* _WORK ITEM_
Each line in the entries below that holds the word "Created" belongs in the answer.

* _DATASET RECORDS_
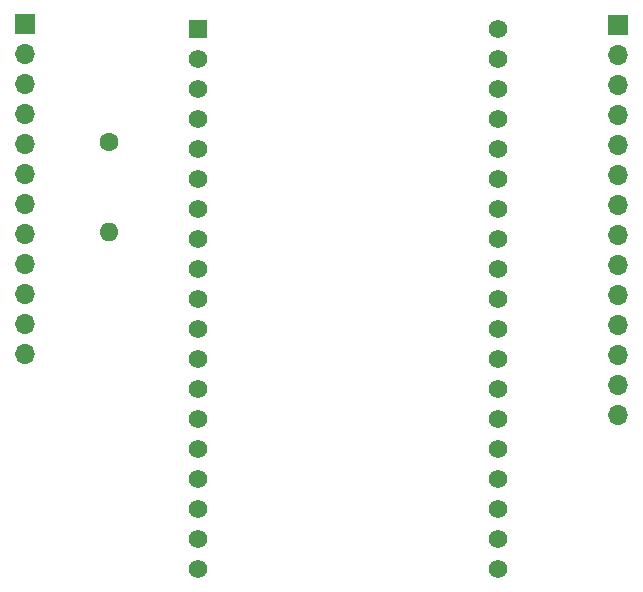
<source format=gbr>
%TF.GenerationSoftware,KiCad,Pcbnew,8.0.8*%
%TF.CreationDate,2025-04-09T16:19:13-04:00*%
%TF.ProjectId,ESP32PCB,45535033-3250-4434-922e-6b696361645f,rev?*%
%TF.SameCoordinates,Original*%
%TF.FileFunction,Copper,L1,Top*%
%TF.FilePolarity,Positive*%
%FSLAX46Y46*%
G04 Gerber Fmt 4.6, Leading zero omitted, Abs format (unit mm)*
G04 Created by KiCad (PCBNEW 8.0.8) date 2025-04-09 16:19:13*
%MOMM*%
%LPD*%
G01*
G04 APERTURE LIST*
%TA.AperFunction,ComponentPad*%
%ADD10C,1.600000*%
%TD*%
%TA.AperFunction,ComponentPad*%
%ADD11O,1.600000X1.600000*%
%TD*%
%TA.AperFunction,ComponentPad*%
%ADD12R,1.560000X1.560000*%
%TD*%
%TA.AperFunction,ComponentPad*%
%ADD13C,1.560000*%
%TD*%
%TA.AperFunction,ComponentPad*%
%ADD14R,1.700000X1.700000*%
%TD*%
%TA.AperFunction,ComponentPad*%
%ADD15O,1.700000X1.700000*%
%TD*%
G04 APERTURE END LIST*
D10*
%TO.P,R1,1*%
%TO.N,Net-(J1-Pin_5)*%
X149950000Y-54630000D03*
D11*
%TO.P,R1,2*%
%TO.N,Net-(U1-IO25)*%
X149950000Y-62250000D03*
%TD*%
D12*
%TO.P,U1,J2-1,3V3*%
%TO.N,Net-(J1-Pin_1)*%
X157500000Y-45050000D03*
D13*
%TO.P,U1,J2-2,EN*%
%TO.N,unconnected-(U1-EN-PadJ2-2)*%
X157500000Y-47590000D03*
%TO.P,U1,J2-3,SENSOR_VP*%
%TO.N,unconnected-(U1-SENSOR_VP-PadJ2-3)*%
X157500000Y-50130000D03*
%TO.P,U1,J2-4,SENSOR_VN*%
%TO.N,unconnected-(U1-SENSOR_VN-PadJ2-4)*%
X157500000Y-52670000D03*
%TO.P,U1,J2-5,IO34*%
%TO.N,unconnected-(U1-IO34-PadJ2-5)*%
X157500000Y-55210000D03*
%TO.P,U1,J2-6,IO35*%
%TO.N,Net-(J1-Pin_2)*%
X157500000Y-57750000D03*
%TO.P,U1,J2-7,IO32*%
%TO.N,Net-(J1-Pin_3)*%
X157500000Y-60290000D03*
%TO.P,U1,J2-8,IO33*%
%TO.N,Net-(J1-Pin_4)*%
X157500000Y-62830000D03*
%TO.P,U1,J2-9,IO25*%
%TO.N,Net-(U1-IO25)*%
X157500000Y-65370000D03*
%TO.P,U1,J2-10,IO26*%
%TO.N,Net-(J1-Pin_6)*%
X157500000Y-67910000D03*
%TO.P,U1,J2-11,IO27*%
%TO.N,Net-(J1-Pin_7)*%
X157500000Y-70450000D03*
%TO.P,U1,J2-12,IO14*%
%TO.N,Net-(J1-Pin_8)*%
X157500000Y-72990000D03*
%TO.P,U1,J2-13,IO12*%
%TO.N,Net-(J1-Pin_9)*%
X157500000Y-75530000D03*
%TO.P,U1,J2-14,GND1*%
%TO.N,Net-(J1-Pin_10)*%
X157500000Y-78070000D03*
%TO.P,U1,J2-15,IO13*%
%TO.N,Net-(J1-Pin_11)*%
X157500000Y-80610000D03*
%TO.P,U1,J2-16,SD2*%
%TO.N,unconnected-(U1-SD2-PadJ2-16)*%
X157500000Y-83150000D03*
%TO.P,U1,J2-17,SD3*%
%TO.N,unconnected-(U1-SD3-PadJ2-17)*%
X157500000Y-85690000D03*
%TO.P,U1,J2-18,CMD*%
%TO.N,unconnected-(U1-CMD-PadJ2-18)*%
X157500000Y-88230000D03*
%TO.P,U1,J2-19,EXT_5V*%
%TO.N,Net-(J1-Pin_12)*%
X157500000Y-90770000D03*
%TO.P,U1,J3-1,GND3*%
%TO.N,Net-(J1-Pin_10)*%
X182900000Y-45050000D03*
%TO.P,U1,J3-2,IO23*%
%TO.N,Net-(J2-Pin_2)*%
X182900000Y-47590000D03*
%TO.P,U1,J3-3,IO22*%
%TO.N,Net-(J2-Pin_3)*%
X182900000Y-50130000D03*
%TO.P,U1,J3-4,TXD0*%
%TO.N,unconnected-(U1-TXD0-PadJ3-4)*%
X182900000Y-52670000D03*
%TO.P,U1,J3-5,RXD0*%
%TO.N,unconnected-(U1-RXD0-PadJ3-5)*%
X182900000Y-55210000D03*
%TO.P,U1,J3-6,IO21*%
%TO.N,Net-(J2-Pin_4)*%
X182900000Y-57750000D03*
%TO.P,U1,J3-7,GND2*%
%TO.N,Net-(J1-Pin_10)*%
X182900000Y-60290000D03*
%TO.P,U1,J3-8,IO19*%
%TO.N,Net-(J2-Pin_5)*%
X182900000Y-62830000D03*
%TO.P,U1,J3-9,IO18*%
%TO.N,Net-(J2-Pin_6)*%
X182900000Y-65370000D03*
%TO.P,U1,J3-10,IO5*%
%TO.N,Net-(J2-Pin_7)*%
X182900000Y-67910000D03*
%TO.P,U1,J3-11,IO17*%
%TO.N,Net-(J2-Pin_8)*%
X182900000Y-70450000D03*
%TO.P,U1,J3-12,IO16*%
%TO.N,Net-(J2-Pin_9)*%
X182900000Y-72990000D03*
%TO.P,U1,J3-13,IO4*%
%TO.N,Net-(J2-Pin_10)*%
X182900000Y-75530000D03*
%TO.P,U1,J3-14,IO0*%
%TO.N,Net-(J2-Pin_11)*%
X182900000Y-78070000D03*
%TO.P,U1,J3-15,IO2*%
%TO.N,Net-(J2-Pin_12)*%
X182900000Y-80610000D03*
%TO.P,U1,J3-16,IO15*%
%TO.N,Net-(J2-Pin_13)*%
X182900000Y-83150000D03*
%TO.P,U1,J3-17,SD1*%
%TO.N,unconnected-(U1-SD1-PadJ3-17)*%
X182900000Y-85690000D03*
%TO.P,U1,J3-18,SD0*%
%TO.N,unconnected-(U1-SD0-PadJ3-18)*%
X182900000Y-88230000D03*
%TO.P,U1,J3-19,CLK*%
%TO.N,unconnected-(U1-CLK-PadJ3-19)*%
X182900000Y-90770000D03*
%TD*%
D14*
%TO.P,J2,1,Pin_1*%
%TO.N,Net-(J1-Pin_10)*%
X193040000Y-44704000D03*
D15*
%TO.P,J2,2,Pin_2*%
%TO.N,Net-(J2-Pin_2)*%
X193040000Y-47244000D03*
%TO.P,J2,3,Pin_3*%
%TO.N,Net-(J2-Pin_3)*%
X193040000Y-49784000D03*
%TO.P,J2,4,Pin_4*%
%TO.N,Net-(J2-Pin_4)*%
X193040000Y-52324000D03*
%TO.P,J2,5,Pin_5*%
%TO.N,Net-(J2-Pin_5)*%
X193040000Y-54864000D03*
%TO.P,J2,6,Pin_6*%
%TO.N,Net-(J2-Pin_6)*%
X193040000Y-57404000D03*
%TO.P,J2,7,Pin_7*%
%TO.N,Net-(J2-Pin_7)*%
X193040000Y-59944000D03*
%TO.P,J2,8,Pin_8*%
%TO.N,Net-(J2-Pin_8)*%
X193040000Y-62484000D03*
%TO.P,J2,9,Pin_9*%
%TO.N,Net-(J2-Pin_9)*%
X193040000Y-65024000D03*
%TO.P,J2,10,Pin_10*%
%TO.N,Net-(J2-Pin_10)*%
X193040000Y-67564000D03*
%TO.P,J2,11,Pin_11*%
%TO.N,Net-(J2-Pin_11)*%
X193040000Y-70104000D03*
%TO.P,J2,12,Pin_12*%
%TO.N,Net-(J2-Pin_12)*%
X193040000Y-72644000D03*
%TO.P,J2,13,Pin_13*%
%TO.N,Net-(J2-Pin_13)*%
X193040000Y-75184000D03*
%TO.P,J2,14,Pin_14*%
%TO.N,unconnected-(J2-Pin_14-Pad14)*%
X193040000Y-77724000D03*
%TD*%
D14*
%TO.P,J1,1,Pin_1*%
%TO.N,Net-(J1-Pin_1)*%
X142900000Y-44680000D03*
D15*
%TO.P,J1,2,Pin_2*%
%TO.N,Net-(J1-Pin_2)*%
X142900000Y-47220000D03*
%TO.P,J1,3,Pin_3*%
%TO.N,Net-(J1-Pin_3)*%
X142900000Y-49760000D03*
%TO.P,J1,4,Pin_4*%
%TO.N,Net-(J1-Pin_4)*%
X142900000Y-52300000D03*
%TO.P,J1,5,Pin_5*%
%TO.N,Net-(J1-Pin_5)*%
X142900000Y-54840000D03*
%TO.P,J1,6,Pin_6*%
%TO.N,Net-(J1-Pin_6)*%
X142900000Y-57380000D03*
%TO.P,J1,7,Pin_7*%
%TO.N,Net-(J1-Pin_7)*%
X142900000Y-59920000D03*
%TO.P,J1,8,Pin_8*%
%TO.N,Net-(J1-Pin_8)*%
X142900000Y-62460000D03*
%TO.P,J1,9,Pin_9*%
%TO.N,Net-(J1-Pin_9)*%
X142900000Y-65000000D03*
%TO.P,J1,10,Pin_10*%
%TO.N,Net-(J1-Pin_10)*%
X142900000Y-67540000D03*
%TO.P,J1,11,Pin_11*%
%TO.N,Net-(J1-Pin_11)*%
X142900000Y-70080000D03*
%TO.P,J1,12,Pin_12*%
%TO.N,Net-(J1-Pin_12)*%
X142900000Y-72620000D03*
%TD*%
M02*

</source>
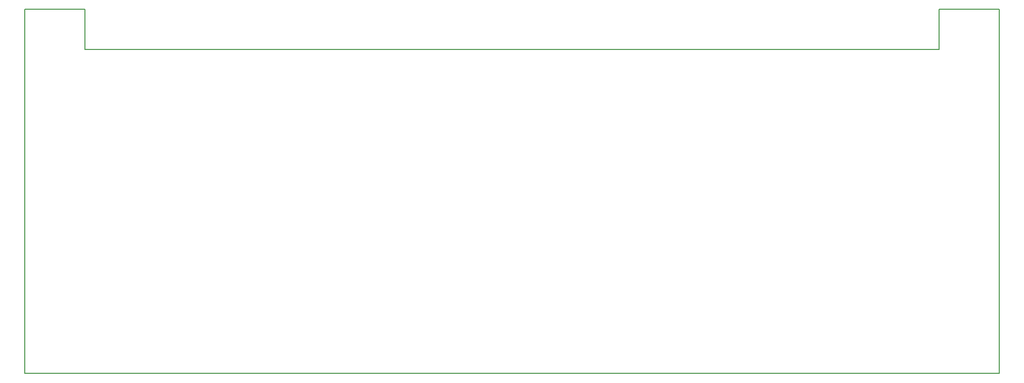
<source format=gbr>
G04 #@! TF.FileFunction,Profile,NP*
%FSLAX46Y46*%
G04 Gerber Fmt 4.6, Leading zero omitted, Abs format (unit mm)*
G04 Created by KiCad (PCBNEW 4.0.6) date 03/06/18 07:35:55*
%MOMM*%
%LPD*%
G01*
G04 APERTURE LIST*
%ADD10C,0.100000*%
%ADD11C,0.150000*%
G04 APERTURE END LIST*
D10*
D11*
X65736000Y-91016000D02*
X235736000Y-91016000D01*
X65736000Y-91016000D02*
X76236000Y-91016000D01*
X225236000Y-27432000D02*
X235736000Y-27432000D01*
X225236000Y-27432000D02*
X225236000Y-34432000D01*
X235736000Y-27432000D02*
X235736000Y-91016000D01*
X76236000Y-34432000D02*
X76236000Y-27432000D01*
X65736000Y-27432000D02*
X76236000Y-27432000D01*
X65736000Y-27432000D02*
X65736000Y-91016000D01*
X76236000Y-34432000D02*
X225236000Y-34432000D01*
M02*

</source>
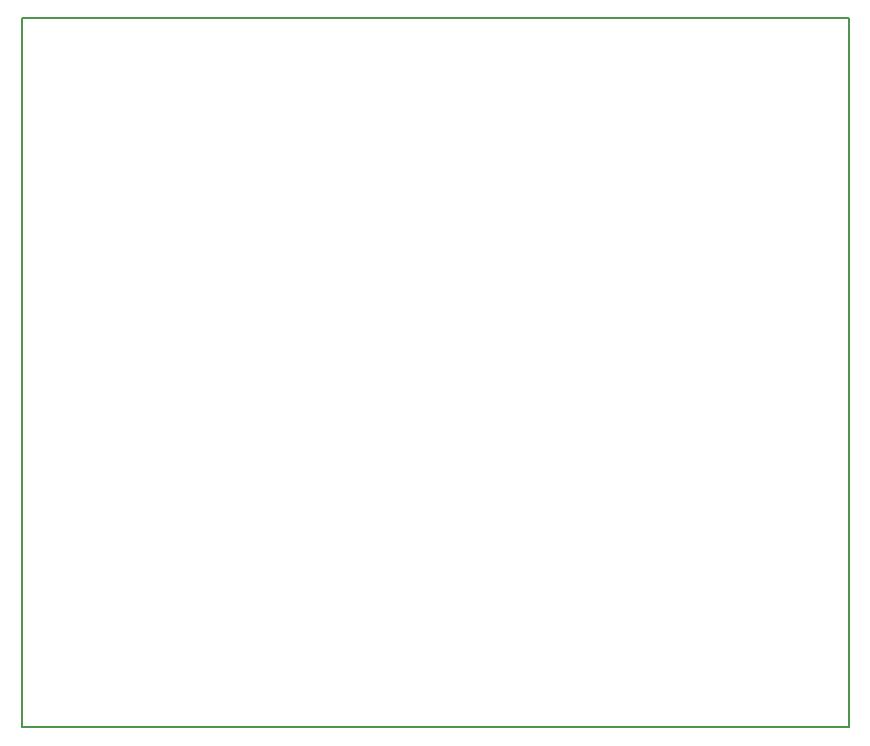
<source format=gbr>
G04 PROTEUS RS274X GERBER FILE*
%FSLAX45Y45*%
%MOMM*%
G01*
%ADD13C,0.203200*%
D13*
X-3500000Y-3000000D02*
X+3500000Y-3000000D01*
X+3500000Y+3000000D01*
X-3500000Y+3000000D01*
X-3500000Y-3000000D01*
M02*

</source>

* _RESULT OF THE EXERCISE_
G04 Created by KiCad (PCBNEW 8.0.8) date 2025-04-09 16:19:13*
G04 Created by KiCad (PCBNEW 4.0.6) date 03/06/18 07:35:55*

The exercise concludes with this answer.